◆ **Directions**
Rewrite the rows below, replacing each occurrence of "scientific name" with "taxon" and leaving every other character unchanged.

◆ **Records for this task**
[Begin]

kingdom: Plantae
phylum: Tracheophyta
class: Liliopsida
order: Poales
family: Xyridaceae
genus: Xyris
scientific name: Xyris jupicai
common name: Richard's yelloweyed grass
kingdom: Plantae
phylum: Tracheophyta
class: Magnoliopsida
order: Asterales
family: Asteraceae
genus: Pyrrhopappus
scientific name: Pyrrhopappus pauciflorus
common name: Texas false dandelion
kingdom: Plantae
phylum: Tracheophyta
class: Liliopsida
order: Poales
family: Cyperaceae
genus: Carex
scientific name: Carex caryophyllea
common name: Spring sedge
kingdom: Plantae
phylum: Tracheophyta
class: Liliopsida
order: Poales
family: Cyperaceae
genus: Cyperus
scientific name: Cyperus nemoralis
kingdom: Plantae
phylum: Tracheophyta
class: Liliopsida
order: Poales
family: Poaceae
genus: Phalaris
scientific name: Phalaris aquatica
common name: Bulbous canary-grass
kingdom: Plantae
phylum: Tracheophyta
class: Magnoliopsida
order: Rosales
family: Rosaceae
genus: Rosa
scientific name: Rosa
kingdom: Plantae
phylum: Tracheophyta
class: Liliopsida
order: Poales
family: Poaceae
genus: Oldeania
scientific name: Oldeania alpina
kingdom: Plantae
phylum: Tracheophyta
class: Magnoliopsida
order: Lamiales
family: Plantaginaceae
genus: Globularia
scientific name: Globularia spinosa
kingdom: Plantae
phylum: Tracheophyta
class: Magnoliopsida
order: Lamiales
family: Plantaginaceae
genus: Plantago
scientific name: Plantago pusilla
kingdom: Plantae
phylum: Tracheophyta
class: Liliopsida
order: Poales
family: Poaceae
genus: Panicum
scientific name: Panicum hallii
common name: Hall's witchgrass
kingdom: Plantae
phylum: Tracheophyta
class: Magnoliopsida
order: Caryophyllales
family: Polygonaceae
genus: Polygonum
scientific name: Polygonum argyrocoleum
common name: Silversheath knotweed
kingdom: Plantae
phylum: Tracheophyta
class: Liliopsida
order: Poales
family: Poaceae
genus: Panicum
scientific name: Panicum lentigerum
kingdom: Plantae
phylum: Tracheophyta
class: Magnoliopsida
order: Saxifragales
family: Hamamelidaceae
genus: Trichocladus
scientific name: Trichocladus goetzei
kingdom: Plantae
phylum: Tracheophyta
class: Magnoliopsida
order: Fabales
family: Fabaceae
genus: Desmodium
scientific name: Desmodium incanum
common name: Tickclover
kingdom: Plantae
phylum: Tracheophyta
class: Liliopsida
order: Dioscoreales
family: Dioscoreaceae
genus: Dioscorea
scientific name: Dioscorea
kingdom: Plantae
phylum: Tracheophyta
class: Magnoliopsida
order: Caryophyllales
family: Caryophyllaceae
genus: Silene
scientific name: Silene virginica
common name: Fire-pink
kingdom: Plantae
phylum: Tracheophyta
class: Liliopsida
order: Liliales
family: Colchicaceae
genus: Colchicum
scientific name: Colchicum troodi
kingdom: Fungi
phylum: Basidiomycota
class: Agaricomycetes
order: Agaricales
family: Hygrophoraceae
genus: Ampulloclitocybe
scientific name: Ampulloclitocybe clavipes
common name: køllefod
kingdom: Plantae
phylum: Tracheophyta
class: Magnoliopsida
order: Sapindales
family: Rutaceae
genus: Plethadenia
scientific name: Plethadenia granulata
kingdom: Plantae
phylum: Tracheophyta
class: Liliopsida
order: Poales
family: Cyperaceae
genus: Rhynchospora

[End]

◆ **Reply**
kingdom: Plantae
phylum: Tracheophyta
class: Liliopsida
order: Poales
family: Xyridaceae
genus: Xyris
taxon: Xyris jupicai
common name: Richard's yelloweyed grass
kingdom: Plantae
phylum: Tracheophyta
class: Magnoliopsida
order: Asterales
family: Asteraceae
genus: Pyrrhopappus
taxon: Pyrrhopappus pauciflorus
common name: Texas false dandelion
kingdom: Plantae
phylum: Tracheophyta
class: Liliopsida
order: Poales
family: Cyperaceae
genus: Carex
taxon: Carex caryophyllea
common name: Spring sedge
kingdom: Plantae
phylum: Tracheophyta
class: Liliopsida
order: Poales
family: Cyperaceae
genus: Cyperus
taxon: Cyperus nemoralis
kingdom: Plantae
phylum: Tracheophyta
class: Liliopsida
order: Poales
family: Poaceae
genus: Phalaris
taxon: Phalaris aquatica
common name: Bulbous canary-grass
kingdom: Plantae
phylum: Tracheophyta
class: Magnoliopsida
order: Rosales
family: Rosaceae
genus: Rosa
taxon: Rosa
kingdom: Plantae
phylum: Tracheophyta
class: Liliopsida
order: Poales
family: Poaceae
genus: Oldeania
taxon: Oldeania alpina
kingdom: Plantae
phylum: Tracheophyta
class: Magnoliopsida
order: Lamiales
family: Plantaginaceae
genus: Globularia
taxon: Globularia spinosa
kingdom: Plantae
phylum: Tracheophyta
class: Magnoliopsida
order: Lamiales
family: Plantaginaceae
genus: Plantago
taxon: Plantago pusilla
kingdom: Plantae
phylum: Tracheophyta
class: Liliopsida
order: Poales
family: Poaceae
genus: Panicum
taxon: Panicum hallii
common name: Hall's witchgrass
kingdom: Plantae
phylum: Tracheophyta
class: Magnoliopsida
order: Caryophyllales
family: Polygonaceae
genus: Polygonum
taxon: Polygonum argyrocoleum
common name: Silversheath knotweed
kingdom: Plantae
phylum: Tracheophyta
class: Liliopsida
order: Poales
family: Poaceae
genus: Panicum
taxon: Panicum lentigerum
kingdom: Plantae
phylum: Tracheophyta
class: Magnoliopsida
order: Saxifragales
family: Hamamelidaceae
genus: Trichocladus
taxon: Trichocladus goetzei
kingdom: Plantae
phylum: Tracheophyta
class: Magnoliopsida
order: Fabales
family: Fabaceae
genus: Desmodium
taxon: Desmodium incanum
common name: Tickclover
kingdom: Plantae
phylum: Tracheophyta
class: Liliopsida
order: Dioscoreales
family: Dioscoreaceae
genus: Dioscorea
taxon: Dioscorea
kingdom: Plantae
phylum: Tracheophyta
class: Magnoliopsida
order: Caryophyllales
family: Caryophyllaceae
genus: Silene
taxon: Silene virginica
common name: Fire-pink
kingdom: Plantae
phylum: Tracheophyta
class: Liliopsida
order: Liliales
family: Colchicaceae
genus: Colchicum
taxon: Colchicum troodi
kingdom: Fungi
phylum: Basidiomycota
class: Agaricomycetes
order: Agaricales
family: Hygrophoraceae
genus: Ampulloclitocybe
taxon: Ampulloclitocybe clavipes
common name: køllefod
kingdom: Plantae
phylum: Tracheophyta
class: Magnoliopsida
order: Sapindales
family: Rutaceae
genus: Plethadenia
taxon: Plethadenia granulata
kingdom: Plantae
phylum: Tracheophyta
class: Liliopsida
order: Poales
family: Cyperaceae
genus: Rhynchospora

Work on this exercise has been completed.